Caserta described him as “the motivator.” My impression: dedicated people kept
the place working. I also learned the first rule of prison foodservice. And
that is (drum roll please):
“Don’t run
out of food.” Hungry customers are unhappy customers, especially in a penitentiary.
Four years
after Sing Sing, I had my adventure at Rikers. By then I was the East Coast
Editor of Video Store magazine, covering what was then the thriving video retailing
industry before Blockbuster obliterated the industry and then Netflix crushed
Blockbuster and most of the remaining video stores.
While Sing
Sing was enjoyable, Rikers was epic. I joined the press group invited to Rikers
when rap group Public Enemy performed at Rikers, an event every bit as historic
as Johnny Cash’s concert at Folsom Prison. The performance was being filmed as
part of a music video. Public Enemy was the first group to every play at
Rikers, and they came loaded with songs that instantly connected with the
audience: Don’t Believe the Hype, Bring the Noise and the classic Fight the Power.
I can’t find
any articles I wrote about Rikers, but I did make a laconic note in my journal
on August 14, 1988. The was after I returned, exhausted, from the big video industry
convention in Las Vegas. I wrote, “Friday wasn’t much of a day off. I went to
Rikers for the Public Enemy gig. That turned into an all-day romp in the heat
of a prison and I didn’t return here until 5:15.”
The best
summary of the event is the 2013 article “Public Enemy at Rikers: An Oral
History.”
Lindsey Williams came up with the idea for the show. The then
22-year-old Def Jam executive was putting together a marketing plan for the
group’s sophomore album, It Takes a Nation of Millions to Hold Us Back. PE was
on Run-DMC’s Tougher Than Leather tour, and Williams, who was traveling with
the group, proposed that they visit and perform at prisons in selected cities.
. .
Planning the show took just over a week; the paperwork was
expedited by a tangential relationship between members of PE’s camp and the
Rikers staff. Turkkan arranged for two buses to transport 150 members of the
press from midtown Manhattan to Rikers . . .

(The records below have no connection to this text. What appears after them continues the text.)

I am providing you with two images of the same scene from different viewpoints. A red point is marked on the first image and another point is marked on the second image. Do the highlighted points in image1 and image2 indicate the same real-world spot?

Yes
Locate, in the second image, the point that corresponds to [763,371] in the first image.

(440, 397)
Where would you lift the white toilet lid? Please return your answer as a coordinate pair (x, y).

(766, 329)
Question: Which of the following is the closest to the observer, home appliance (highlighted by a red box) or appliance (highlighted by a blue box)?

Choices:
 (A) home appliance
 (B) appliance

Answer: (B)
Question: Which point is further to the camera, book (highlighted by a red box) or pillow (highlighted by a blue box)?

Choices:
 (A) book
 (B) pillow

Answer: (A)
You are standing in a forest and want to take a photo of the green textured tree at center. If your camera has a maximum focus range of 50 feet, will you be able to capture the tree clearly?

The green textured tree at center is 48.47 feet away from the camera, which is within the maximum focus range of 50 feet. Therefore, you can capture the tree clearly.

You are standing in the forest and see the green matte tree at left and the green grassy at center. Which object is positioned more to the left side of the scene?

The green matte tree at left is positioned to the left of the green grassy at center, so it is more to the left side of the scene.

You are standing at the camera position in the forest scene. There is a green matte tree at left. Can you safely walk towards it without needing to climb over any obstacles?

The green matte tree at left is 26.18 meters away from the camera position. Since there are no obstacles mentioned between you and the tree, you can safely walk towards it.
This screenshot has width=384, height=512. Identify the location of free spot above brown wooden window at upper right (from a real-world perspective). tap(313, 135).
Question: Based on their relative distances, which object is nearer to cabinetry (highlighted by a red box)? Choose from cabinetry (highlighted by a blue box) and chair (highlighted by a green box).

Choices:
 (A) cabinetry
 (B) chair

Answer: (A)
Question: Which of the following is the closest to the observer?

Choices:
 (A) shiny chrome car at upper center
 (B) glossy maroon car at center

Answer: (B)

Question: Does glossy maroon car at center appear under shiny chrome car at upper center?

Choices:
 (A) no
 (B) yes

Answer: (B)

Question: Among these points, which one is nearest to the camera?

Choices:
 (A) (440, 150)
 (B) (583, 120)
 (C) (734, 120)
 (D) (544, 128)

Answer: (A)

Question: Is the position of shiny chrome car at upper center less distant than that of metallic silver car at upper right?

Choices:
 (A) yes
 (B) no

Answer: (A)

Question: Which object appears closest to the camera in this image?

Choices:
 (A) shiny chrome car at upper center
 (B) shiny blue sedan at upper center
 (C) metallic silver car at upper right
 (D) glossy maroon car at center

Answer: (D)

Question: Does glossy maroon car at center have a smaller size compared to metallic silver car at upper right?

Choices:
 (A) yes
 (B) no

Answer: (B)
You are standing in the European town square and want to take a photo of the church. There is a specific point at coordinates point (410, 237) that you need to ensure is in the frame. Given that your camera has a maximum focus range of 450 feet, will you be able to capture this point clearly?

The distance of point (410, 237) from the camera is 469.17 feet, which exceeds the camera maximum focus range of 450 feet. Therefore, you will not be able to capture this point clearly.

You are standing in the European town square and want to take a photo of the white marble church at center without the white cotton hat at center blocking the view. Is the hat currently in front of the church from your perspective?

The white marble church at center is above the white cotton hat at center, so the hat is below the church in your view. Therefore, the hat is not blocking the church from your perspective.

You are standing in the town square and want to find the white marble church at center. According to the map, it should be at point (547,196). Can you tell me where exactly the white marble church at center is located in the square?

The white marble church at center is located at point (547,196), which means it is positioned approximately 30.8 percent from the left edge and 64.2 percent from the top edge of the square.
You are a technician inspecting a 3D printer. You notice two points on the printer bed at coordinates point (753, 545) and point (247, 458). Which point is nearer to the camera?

The press arrived at Rikers before noon. They were patted
down, taken on a brief tour, and then ushered into a small room. Security was
minimal, with the only restriction being that press refrain from asking the
prisoners what they were in for.
Two hundred and fifty prisoners, most of them black and
Latino, entered the bare-bones auditorium. Even by August-in-NYC standards it was
brutally hot and the prisoners’ jumpsuits were drenched in sweat. In keeping
with protocol there were two guards per inmate with an additional 25 to 30
guards outside the auditorium, and additional officers from other houses on
alert. The press stood behind barricades and formed a horseshoe on the
perimeter of the crowded room a few feet away from the inmates who were seated
in plastic chairs.
Yes, I remember the heat, the earsplitting noise, the tough-as-nails Rikers guards and the holding pen for us reporters, who stuck out like pale sore thumbs in our natty sports jackets and penny loafers.
I now work in communications for a professional services firm. While that’s highly satisfying and has lasted as long as all my magazine gigs taken together, I still look back fondly to the unpredictable zest of writing for the trades. I never knew what I'd find on my plate. And that's something to sing about.